In turn, reconstitution of the maturation steps by in vitro studies with purified enzymes will help to establish the timing of multiple dehydroamino acid formations (four in thiocillins), of heterocyclization of Cys to thiazoles (six in thiocillins), and of the dimerization of two Ser-derived Dha residues to a dihydropyridine ring, with subsequent redox adjustment, up to the heteroaromatic pyridine and down to the tetrahydropyridine found in thiostrepton. Which, if any, of the thiazole rings must form first (perhaps to induce a kinked conformation in the prepeptide backbone) to bring Dha-1 and Dha-10 in sufficient proximity to undergo the proposed aza-Diels-Alder cyclization is yet unknown, but we have cited evidence that Cys-11 cannot be replaced in thiocillin maturation.

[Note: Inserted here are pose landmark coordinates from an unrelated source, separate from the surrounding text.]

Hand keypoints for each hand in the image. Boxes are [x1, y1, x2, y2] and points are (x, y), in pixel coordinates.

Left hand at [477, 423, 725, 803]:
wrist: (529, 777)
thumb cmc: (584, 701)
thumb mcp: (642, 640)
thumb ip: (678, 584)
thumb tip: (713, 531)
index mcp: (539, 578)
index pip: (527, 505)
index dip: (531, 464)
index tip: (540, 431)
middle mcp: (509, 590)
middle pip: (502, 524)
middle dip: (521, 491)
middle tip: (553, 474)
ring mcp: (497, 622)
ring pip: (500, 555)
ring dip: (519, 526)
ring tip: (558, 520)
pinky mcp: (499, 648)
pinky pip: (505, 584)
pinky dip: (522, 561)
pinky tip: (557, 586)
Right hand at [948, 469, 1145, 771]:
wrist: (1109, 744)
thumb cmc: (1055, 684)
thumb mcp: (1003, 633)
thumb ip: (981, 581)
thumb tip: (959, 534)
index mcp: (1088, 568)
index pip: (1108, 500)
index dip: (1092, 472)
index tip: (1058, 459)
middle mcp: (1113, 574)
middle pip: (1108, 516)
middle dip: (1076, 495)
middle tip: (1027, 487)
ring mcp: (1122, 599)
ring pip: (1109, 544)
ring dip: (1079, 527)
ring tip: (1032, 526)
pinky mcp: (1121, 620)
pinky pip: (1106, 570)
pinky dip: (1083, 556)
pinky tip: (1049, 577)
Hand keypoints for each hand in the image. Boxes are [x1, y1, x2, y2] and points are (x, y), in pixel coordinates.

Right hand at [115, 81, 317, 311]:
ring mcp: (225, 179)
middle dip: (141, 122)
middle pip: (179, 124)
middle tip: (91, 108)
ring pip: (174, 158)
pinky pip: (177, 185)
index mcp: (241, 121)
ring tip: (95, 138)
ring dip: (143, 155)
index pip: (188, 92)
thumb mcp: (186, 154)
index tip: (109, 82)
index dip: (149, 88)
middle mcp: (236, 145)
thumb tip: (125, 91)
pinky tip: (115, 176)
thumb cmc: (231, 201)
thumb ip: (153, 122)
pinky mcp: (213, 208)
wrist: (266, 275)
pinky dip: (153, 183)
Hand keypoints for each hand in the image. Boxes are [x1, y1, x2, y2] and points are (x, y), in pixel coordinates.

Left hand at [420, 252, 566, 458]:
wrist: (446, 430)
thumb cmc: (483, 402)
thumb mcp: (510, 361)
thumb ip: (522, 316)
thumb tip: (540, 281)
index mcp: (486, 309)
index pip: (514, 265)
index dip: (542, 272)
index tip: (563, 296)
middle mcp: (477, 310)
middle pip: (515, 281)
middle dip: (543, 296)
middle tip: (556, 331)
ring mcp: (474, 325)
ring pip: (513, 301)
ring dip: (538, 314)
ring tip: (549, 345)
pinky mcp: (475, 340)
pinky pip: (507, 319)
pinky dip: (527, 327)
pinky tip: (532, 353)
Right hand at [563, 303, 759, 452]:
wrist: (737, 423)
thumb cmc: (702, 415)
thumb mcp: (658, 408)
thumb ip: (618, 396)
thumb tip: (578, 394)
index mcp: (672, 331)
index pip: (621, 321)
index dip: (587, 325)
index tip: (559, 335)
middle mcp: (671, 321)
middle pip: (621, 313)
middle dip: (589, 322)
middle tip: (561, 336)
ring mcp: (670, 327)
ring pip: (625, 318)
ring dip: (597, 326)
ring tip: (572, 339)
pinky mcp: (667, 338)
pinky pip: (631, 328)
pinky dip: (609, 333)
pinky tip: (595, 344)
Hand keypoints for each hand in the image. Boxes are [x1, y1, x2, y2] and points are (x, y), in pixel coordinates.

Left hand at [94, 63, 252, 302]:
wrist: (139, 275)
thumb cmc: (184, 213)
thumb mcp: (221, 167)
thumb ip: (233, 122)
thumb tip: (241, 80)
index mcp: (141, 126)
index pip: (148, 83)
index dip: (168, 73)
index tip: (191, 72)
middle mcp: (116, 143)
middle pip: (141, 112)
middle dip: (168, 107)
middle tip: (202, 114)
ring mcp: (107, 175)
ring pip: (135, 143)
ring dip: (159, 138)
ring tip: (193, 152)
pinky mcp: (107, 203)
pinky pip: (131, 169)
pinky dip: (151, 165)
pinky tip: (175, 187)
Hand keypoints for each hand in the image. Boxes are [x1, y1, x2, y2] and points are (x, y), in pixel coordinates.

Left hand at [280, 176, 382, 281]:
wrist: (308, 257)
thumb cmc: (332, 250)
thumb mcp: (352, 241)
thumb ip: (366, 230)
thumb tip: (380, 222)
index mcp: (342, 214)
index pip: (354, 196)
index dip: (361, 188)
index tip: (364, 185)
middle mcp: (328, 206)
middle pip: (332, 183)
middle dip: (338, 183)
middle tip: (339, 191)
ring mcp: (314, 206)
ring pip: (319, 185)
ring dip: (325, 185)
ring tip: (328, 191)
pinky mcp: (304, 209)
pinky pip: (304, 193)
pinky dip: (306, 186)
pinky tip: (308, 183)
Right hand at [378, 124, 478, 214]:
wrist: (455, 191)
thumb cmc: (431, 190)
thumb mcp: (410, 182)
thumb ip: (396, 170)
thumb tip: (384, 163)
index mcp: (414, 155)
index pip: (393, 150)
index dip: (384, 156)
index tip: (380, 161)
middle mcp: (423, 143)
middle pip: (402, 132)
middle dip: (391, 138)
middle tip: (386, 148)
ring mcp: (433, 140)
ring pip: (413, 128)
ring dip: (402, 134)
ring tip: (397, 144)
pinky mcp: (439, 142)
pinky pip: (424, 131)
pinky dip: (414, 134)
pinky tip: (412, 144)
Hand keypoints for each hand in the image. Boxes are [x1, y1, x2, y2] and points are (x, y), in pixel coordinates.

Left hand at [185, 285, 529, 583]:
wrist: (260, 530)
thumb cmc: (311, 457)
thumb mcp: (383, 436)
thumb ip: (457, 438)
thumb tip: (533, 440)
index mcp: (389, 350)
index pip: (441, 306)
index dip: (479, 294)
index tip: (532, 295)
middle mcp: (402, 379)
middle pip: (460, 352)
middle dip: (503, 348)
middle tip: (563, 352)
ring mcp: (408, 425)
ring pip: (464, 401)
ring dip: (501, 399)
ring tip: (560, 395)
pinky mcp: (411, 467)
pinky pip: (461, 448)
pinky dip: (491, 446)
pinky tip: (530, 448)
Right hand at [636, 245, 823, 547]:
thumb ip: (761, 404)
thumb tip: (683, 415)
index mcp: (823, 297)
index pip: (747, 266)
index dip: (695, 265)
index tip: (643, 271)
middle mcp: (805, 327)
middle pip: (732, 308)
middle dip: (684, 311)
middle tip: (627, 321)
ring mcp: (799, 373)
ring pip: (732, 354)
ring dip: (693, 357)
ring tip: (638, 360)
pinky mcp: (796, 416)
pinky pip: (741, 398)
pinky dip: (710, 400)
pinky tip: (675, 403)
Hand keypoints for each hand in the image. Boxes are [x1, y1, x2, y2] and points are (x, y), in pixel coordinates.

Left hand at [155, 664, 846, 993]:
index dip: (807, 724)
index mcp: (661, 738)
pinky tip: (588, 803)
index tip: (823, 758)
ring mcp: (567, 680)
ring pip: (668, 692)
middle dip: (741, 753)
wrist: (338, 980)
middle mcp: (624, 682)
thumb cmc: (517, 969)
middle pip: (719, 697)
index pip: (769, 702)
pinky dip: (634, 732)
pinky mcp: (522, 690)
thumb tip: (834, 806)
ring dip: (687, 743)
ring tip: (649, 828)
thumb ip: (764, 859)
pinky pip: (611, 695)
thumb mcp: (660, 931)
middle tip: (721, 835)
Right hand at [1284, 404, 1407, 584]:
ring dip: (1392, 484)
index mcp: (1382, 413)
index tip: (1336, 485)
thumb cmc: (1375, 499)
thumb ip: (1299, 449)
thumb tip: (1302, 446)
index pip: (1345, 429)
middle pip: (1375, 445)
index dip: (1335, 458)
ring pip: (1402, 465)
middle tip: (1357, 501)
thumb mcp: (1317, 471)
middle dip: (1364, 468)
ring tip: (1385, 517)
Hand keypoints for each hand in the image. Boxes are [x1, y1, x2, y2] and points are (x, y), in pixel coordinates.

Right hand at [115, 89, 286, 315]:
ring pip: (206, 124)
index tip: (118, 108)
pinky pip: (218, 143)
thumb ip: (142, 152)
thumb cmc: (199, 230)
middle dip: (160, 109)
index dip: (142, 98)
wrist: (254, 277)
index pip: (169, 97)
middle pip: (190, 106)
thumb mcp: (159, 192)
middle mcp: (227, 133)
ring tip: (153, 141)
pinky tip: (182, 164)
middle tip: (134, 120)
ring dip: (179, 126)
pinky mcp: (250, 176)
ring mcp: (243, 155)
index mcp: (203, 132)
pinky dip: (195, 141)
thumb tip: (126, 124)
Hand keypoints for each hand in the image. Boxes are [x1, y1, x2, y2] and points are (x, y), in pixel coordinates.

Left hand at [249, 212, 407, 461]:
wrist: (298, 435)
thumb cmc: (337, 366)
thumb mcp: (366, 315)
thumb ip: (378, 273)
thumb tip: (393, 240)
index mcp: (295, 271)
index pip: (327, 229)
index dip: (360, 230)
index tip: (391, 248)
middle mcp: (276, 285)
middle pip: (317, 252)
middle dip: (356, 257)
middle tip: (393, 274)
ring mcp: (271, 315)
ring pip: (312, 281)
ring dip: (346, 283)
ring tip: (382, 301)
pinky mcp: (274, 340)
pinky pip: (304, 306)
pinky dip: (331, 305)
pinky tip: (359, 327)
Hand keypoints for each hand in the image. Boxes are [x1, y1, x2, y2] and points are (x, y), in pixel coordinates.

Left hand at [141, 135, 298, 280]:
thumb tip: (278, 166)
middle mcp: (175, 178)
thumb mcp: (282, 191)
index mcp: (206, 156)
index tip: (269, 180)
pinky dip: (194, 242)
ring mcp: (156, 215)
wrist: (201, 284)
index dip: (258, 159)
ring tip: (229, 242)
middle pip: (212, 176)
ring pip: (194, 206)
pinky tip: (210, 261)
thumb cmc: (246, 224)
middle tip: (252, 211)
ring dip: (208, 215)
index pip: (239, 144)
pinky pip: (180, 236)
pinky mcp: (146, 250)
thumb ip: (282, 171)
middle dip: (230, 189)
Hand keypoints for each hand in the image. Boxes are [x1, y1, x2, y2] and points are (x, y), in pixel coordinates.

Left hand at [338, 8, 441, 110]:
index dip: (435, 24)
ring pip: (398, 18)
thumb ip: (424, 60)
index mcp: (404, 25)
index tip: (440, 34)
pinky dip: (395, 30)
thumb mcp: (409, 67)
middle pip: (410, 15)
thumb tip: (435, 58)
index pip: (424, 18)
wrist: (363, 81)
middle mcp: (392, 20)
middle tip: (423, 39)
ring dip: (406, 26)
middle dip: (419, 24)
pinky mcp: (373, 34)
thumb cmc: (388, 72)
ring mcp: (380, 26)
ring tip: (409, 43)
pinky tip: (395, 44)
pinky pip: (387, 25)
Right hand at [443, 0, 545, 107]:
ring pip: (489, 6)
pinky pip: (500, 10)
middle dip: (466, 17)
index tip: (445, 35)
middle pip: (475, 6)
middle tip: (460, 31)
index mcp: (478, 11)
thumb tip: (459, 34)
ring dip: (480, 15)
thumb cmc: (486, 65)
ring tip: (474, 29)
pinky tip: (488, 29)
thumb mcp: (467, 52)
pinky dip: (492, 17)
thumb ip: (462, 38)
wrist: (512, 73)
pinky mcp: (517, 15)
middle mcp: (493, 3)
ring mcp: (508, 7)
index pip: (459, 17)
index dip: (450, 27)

Of particular interest will be deciphering the parameters that control regiochemistry of pyridine ring formation. In both the thiocillin and thiostrepton subclasses, Ser-1 and Ser-10 end up, after dehydration, as the framework of the pyridine/tetrahydropyridine ring with an intervening 26-atom peptide loop. In GE2270A, the core pyridine is instead formed from Ser-1 and Ser-11, whereas in berninamycin, the pyridine most likely derives from Ser-1 and Ser-13. Whether a single producer such as B. cereus ATCC 14579 can carry out such distinct regiochemistries of cyclization based solely on different prepeptide sequences with altered Ser spacing or whether putative “aza-Diels-Alderases” in each organism are specific for 26-, 29-, or 35-membered rings or other size variants remains to be explored in “mix and match” studies. In this context, the 29-membered GE2270A does not hit the 50 S ribosome but rather EF-Tu as its target, so it may be possible to redirect target selectivity by control of macrocyclic loop size. Given the growing number of gene clusters for the prepeptides and accompanying modification enzymes, evaluation of various gene combinations for in vivo engineering of thiazolyl peptide scaffolds should reveal the scope of the post-translational maturation cascades.